■ **Exercise brief**: The answer must be every line of the records below that holds the word "Guaymallén".

(Dataset entries)
= Beginning of Section =

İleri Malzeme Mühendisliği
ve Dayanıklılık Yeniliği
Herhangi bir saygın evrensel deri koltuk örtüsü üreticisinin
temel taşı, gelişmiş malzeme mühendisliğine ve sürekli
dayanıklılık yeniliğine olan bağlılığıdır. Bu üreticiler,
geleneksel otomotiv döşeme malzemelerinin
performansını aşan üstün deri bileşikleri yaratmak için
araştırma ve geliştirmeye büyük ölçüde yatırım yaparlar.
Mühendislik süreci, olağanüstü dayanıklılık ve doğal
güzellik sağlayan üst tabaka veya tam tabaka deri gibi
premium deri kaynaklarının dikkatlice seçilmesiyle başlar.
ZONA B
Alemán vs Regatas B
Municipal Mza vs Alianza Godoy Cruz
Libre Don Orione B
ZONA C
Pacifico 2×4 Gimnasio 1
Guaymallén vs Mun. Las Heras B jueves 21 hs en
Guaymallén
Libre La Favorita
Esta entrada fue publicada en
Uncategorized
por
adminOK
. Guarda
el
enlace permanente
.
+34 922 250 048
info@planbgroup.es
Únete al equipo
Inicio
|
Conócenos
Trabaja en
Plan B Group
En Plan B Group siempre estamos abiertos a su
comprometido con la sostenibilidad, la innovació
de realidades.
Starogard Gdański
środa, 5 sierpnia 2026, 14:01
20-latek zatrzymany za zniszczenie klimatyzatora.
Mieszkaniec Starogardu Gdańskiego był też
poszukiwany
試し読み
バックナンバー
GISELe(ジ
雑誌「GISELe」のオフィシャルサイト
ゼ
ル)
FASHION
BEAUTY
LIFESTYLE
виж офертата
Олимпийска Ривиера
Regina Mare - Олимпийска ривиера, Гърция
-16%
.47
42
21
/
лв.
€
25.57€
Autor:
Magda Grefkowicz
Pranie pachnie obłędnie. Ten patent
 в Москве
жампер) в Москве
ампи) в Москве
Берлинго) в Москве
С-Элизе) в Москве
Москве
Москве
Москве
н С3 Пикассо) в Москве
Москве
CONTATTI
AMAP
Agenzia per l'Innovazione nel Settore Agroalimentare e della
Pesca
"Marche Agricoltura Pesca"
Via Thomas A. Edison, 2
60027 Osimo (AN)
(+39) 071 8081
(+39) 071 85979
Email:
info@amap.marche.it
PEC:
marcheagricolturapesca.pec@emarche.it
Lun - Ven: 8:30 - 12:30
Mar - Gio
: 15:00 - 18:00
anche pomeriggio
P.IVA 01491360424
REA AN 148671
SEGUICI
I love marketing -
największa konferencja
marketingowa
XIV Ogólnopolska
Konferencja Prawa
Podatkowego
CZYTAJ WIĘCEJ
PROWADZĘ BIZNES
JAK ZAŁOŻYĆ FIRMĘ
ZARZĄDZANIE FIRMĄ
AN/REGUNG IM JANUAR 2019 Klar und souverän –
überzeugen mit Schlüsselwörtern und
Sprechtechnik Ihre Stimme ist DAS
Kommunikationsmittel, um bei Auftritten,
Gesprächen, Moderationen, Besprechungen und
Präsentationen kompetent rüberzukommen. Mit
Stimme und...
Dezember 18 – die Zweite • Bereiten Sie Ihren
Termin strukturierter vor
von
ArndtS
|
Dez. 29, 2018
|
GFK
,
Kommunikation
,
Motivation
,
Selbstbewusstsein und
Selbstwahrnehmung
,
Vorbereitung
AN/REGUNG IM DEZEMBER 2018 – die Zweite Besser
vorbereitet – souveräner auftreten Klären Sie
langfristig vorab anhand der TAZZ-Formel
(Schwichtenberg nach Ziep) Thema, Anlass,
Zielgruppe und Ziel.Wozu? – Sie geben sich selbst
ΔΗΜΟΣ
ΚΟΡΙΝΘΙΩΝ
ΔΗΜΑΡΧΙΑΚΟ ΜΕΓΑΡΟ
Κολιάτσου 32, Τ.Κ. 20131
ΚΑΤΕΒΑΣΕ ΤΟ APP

= End of Section =

■ **Solution to the problem**:
Guaymallén vs Mun. Las Heras B jueves 21 hs en
Guaymallén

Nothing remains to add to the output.